> _To be done_
(1) Before the rows, list every expense that the first bullet point of the dental lease article says a tenant will pay.
(2) Please recast the dental lease article's paragraph beginning "In order to turn things to your advantage" as a short bulleted list that keeps its main facts.
(3) Before turning to the rows, carry the dental lease article further, picking up after its bullet point on minimum lease duration.

What to Look for when Signing a Dental Lease

What to Look for when Signing a Dental Lease

June 17, 2019 - Arminco Inc.

Making the decision to lease or buy a space can be one of the toughest decisions for dentists hoping to open their own practice. Unless a dentist personally owns a property, they will have to sign a lease to be able to work in their desired office. Don’t be a fool by simply believing the landlord when he says the lease is “standard” or “boilerplate” or “not open for discussion.''

In order to turn things to your advantage, find a good lease negotiator or a tenant representative with experience on working with dentists and local ties. However, be careful because tenant representative fees are typically covered by the landlord upon signing the lease. If you are skeptic, take extra care to find a recommended and trusted representative in order to not second-guess their motive. A lawyer will probably not be familiar with the information required to work out a good deal for dentists.

If a significant build-out is being considered, contact a contractor who can help determine if the space can be used as a dental office without any obstacles, such as structural or plumbing issues. Most contractors offer free building studies in order to help you choose your best location.

Lastly, once the business terms are finalized, a lawyer with appropriate leasing and dental industry experience will prove to be indispensable.

Before signing the lease, the landlord and the dentist will devise a nonbinding term sheet or a proposal letter to ensure they are on the same page. While this sheet is nonbinding, a landlord will usually not agree to subsequent concessions not present in the letter.

Usually, the dentist will not be able to work out a new lease and will have to assume an existing lease, but if he intends to stay in the place longer than the seller, he may be able to work out friendlier terms.

Make sure to pay attention to these facts:

  • A tenant will pay for taxes, insurance, and maintenance fees. Sometimes the landlord may agree to pay a base fee for taxes and the tenant will pay for any amount above the base. If the office is a condo, the tenant will also have to pay for pro rata share of common area maintenance (CAM) fees.
  • A 3 or 4 percent increase of rent per year is normal, but be sure to ask for more info.
  • Lenders will require the lease to have a minimum duration. A 5 to 10-year term with a few options to renew should be good enough.

> _Dataset items_
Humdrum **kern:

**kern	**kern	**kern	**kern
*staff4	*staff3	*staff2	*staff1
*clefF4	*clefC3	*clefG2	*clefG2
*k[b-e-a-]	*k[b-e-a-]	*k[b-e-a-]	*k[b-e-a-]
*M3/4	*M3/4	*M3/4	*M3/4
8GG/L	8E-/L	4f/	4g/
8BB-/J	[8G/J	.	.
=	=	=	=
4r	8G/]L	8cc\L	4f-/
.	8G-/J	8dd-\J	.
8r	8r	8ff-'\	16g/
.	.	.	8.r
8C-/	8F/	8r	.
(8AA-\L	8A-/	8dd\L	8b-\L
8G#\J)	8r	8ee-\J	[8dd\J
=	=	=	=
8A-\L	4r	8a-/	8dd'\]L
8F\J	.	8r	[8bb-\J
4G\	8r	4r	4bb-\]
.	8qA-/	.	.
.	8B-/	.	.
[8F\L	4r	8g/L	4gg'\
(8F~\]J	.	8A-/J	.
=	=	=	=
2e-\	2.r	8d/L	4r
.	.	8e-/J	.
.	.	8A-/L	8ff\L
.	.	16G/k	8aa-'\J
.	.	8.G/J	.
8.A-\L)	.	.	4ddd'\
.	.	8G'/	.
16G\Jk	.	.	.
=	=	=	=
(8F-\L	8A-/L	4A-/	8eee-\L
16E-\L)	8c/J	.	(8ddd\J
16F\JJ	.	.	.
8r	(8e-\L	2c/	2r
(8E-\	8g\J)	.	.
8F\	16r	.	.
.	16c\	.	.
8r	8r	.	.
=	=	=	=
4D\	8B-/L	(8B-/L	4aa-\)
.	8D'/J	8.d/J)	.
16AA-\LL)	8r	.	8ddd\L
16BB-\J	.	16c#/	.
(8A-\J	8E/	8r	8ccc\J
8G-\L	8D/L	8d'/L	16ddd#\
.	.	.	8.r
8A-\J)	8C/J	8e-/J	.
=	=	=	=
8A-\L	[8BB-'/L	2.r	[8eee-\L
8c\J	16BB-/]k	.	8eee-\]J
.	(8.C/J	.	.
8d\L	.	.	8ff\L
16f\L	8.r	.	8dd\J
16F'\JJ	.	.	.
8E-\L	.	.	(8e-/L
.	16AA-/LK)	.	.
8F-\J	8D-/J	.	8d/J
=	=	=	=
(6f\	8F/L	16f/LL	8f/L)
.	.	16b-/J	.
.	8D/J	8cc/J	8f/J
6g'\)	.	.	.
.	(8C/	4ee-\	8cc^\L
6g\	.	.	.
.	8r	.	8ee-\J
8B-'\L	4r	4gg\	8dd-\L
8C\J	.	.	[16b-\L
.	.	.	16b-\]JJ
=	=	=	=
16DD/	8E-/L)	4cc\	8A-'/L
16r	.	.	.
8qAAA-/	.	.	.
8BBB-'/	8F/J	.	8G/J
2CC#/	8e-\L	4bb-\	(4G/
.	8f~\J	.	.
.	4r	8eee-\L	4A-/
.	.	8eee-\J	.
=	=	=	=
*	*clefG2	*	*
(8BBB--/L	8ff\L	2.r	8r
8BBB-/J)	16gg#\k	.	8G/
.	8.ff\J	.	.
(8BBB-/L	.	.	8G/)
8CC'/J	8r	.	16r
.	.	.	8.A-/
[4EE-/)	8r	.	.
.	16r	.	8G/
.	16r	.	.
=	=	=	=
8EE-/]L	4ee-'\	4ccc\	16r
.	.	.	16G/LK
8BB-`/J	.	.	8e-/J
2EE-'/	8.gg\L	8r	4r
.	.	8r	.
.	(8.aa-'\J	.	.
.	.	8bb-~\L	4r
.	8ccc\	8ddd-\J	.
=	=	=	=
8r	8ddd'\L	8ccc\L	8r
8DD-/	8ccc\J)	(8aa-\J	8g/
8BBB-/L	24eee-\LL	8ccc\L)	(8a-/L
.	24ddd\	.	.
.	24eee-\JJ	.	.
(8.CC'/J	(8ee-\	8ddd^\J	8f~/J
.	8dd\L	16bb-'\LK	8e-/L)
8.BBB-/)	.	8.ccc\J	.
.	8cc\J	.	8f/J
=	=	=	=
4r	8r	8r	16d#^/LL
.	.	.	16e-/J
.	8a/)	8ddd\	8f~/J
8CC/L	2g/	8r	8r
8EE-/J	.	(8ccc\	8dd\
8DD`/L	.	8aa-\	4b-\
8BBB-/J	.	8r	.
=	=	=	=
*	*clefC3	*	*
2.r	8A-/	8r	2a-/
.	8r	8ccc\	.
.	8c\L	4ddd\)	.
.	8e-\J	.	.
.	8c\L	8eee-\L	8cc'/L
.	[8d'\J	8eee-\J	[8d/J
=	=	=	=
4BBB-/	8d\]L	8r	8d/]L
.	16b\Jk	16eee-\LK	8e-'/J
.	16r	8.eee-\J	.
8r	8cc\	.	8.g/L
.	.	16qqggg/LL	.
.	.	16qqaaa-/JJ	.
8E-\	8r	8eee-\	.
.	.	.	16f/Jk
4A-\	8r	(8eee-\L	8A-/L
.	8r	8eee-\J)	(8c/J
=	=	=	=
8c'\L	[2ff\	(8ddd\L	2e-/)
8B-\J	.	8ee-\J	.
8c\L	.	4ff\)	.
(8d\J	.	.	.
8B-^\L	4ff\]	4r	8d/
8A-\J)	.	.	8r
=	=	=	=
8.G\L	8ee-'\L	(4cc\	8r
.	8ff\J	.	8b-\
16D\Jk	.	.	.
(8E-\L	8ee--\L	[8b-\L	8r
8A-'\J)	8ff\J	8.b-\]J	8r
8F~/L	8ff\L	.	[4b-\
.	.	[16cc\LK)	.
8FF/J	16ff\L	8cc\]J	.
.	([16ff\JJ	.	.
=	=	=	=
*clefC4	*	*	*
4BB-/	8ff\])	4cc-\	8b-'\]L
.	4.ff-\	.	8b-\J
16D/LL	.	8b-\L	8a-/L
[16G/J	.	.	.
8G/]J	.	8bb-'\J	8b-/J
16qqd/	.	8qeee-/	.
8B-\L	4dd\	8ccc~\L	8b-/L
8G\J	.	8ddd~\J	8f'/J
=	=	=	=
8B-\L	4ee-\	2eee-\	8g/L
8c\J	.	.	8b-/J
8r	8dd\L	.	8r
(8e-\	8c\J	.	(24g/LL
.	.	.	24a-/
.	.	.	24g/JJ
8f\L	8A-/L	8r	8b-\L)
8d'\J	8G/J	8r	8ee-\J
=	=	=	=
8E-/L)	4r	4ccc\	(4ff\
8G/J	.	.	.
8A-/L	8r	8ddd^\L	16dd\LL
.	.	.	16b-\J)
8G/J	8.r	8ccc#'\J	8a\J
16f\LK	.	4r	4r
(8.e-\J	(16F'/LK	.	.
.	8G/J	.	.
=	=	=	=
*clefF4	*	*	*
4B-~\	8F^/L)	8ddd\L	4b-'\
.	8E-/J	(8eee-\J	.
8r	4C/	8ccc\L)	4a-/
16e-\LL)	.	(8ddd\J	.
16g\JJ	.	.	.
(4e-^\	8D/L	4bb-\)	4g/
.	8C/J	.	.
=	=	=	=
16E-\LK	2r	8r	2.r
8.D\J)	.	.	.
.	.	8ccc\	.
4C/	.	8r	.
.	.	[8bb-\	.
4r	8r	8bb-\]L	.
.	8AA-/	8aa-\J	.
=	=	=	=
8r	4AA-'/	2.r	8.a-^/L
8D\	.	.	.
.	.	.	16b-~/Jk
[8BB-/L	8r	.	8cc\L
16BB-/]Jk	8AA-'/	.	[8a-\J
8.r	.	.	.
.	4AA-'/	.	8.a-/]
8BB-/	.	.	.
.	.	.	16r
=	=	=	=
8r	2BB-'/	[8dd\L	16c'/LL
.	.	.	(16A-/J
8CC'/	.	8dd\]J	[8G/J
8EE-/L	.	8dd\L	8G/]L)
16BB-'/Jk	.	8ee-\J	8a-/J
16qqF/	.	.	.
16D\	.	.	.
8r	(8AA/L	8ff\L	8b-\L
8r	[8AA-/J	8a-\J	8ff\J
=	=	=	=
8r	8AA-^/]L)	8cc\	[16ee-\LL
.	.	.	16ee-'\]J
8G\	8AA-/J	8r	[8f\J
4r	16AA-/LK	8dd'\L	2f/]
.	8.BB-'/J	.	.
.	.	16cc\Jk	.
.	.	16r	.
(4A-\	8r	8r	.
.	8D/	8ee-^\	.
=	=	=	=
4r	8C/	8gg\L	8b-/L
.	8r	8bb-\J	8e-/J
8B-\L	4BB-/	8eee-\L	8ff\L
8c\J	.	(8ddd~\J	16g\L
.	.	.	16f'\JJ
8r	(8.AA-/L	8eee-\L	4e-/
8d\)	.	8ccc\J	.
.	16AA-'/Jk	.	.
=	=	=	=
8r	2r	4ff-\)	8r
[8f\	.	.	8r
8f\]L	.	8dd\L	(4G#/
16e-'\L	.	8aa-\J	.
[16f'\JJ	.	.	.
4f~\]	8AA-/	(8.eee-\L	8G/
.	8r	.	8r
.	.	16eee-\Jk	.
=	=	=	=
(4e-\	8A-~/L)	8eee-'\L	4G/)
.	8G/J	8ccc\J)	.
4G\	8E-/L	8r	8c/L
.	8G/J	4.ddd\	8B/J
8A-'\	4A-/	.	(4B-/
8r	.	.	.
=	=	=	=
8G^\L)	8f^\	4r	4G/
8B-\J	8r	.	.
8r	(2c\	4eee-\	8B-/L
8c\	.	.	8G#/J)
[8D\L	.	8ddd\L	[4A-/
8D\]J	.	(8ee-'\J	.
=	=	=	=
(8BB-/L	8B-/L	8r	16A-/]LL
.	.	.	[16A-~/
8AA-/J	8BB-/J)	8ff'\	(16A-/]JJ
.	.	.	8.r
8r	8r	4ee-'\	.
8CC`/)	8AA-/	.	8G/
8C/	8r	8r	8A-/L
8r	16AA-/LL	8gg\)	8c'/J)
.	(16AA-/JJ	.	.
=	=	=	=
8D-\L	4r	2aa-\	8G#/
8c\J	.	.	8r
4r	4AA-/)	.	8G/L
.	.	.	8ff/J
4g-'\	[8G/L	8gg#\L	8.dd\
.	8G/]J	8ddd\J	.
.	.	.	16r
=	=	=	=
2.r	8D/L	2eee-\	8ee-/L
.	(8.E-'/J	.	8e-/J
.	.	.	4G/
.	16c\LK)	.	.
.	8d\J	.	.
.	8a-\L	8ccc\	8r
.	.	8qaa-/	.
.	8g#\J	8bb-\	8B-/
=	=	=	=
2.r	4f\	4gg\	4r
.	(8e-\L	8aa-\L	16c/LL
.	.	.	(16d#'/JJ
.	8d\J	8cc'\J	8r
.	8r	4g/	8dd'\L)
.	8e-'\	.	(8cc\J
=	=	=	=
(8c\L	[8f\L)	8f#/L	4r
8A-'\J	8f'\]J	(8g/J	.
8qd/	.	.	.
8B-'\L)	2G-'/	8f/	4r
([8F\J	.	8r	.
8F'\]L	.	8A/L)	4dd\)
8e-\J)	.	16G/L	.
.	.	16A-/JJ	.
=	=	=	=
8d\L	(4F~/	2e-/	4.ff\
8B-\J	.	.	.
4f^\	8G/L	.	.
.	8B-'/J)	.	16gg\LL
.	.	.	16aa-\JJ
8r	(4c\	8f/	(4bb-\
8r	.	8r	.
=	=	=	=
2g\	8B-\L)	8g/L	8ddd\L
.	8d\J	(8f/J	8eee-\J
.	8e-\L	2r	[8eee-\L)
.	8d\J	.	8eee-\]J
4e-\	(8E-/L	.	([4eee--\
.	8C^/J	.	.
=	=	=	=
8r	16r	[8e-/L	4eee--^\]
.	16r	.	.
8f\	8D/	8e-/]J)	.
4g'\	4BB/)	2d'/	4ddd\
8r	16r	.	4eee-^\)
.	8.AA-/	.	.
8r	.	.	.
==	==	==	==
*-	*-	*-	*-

> _Responses_
(1)
- Taxes
- Insurance
- Maintenance fees
- Pro rata share of common area maintenance (CAM) fees, if the office is a condo

(2)
- Hire a lease negotiator or tenant representative who has experience working with dentists and has local ties.
- Be careful: the landlord typically covers the tenant representative's fees when the lease is signed.
- If you are skeptical, look for a recommended, trusted representative so you don't second-guess their motive.
- A lawyer will probably not know what is needed to work out a good deal for dentists.

(3)
  • The landlord must give the tenant a period to compensate for the missed rent along with a written report before terminating the lease.
  • At times, landlords are willing to grant their tenants the option to purchase the real estate or a right of first refusal.
  • Landlords may agree to an assignment clause that permits the future buyer to become an assignee without the landlord standing in the way. They must agree in advance to release the assigning tenant upon the completion of a sale. Ensure that there will be no excessive payment except reasonable legal fees.
  • The landlord may agree to not rent a space in the vicinity to a competing dental practice.
  • If the space needs to be a build-out, the landlord may agree to grant an allowance for renewal and construction expenses, or to a temporary rent abatement.
  • Ask to see if the landlord allows subletting of the space, for example, to a specialist.
  • If the premises are part of a condominium, ensure that the dental office is a permitted use of the premises.
  • If the office is in a larger building, will the dentist be able to open the office after hours for emergencies or during the weekends? Will heating and ventilation and other options be working during these off times?
  • Who will pay for the air conditioning (HVAC) if it needs to be repaired or replaced? Usually the tenant will be responsible for maintenance costs while the landlord will take care of replacement costs.
  • There may be a clause in the contract that permits the landlord to force the dentist to relocate to a new location within the complex. These clauses should be eliminated or softened in a manner to protect a dentist’s goodwill.
  • Landlords may require personal guarantee from the dentist, such as a spousal guarantee. At times the landlord may agree to terminate these guarantees as long as the tenant makes all rental payments.
  • Consider requesting an automatic lease termination upon the death or disability of the owner.

Negotiating a lease may be a daunting task but with the right knowledge, may be managed in a way to help rather than restrict dentists. Contact us if you have any questions regarding the leasing, designing, and building of your dental office or if you would like to request a building study.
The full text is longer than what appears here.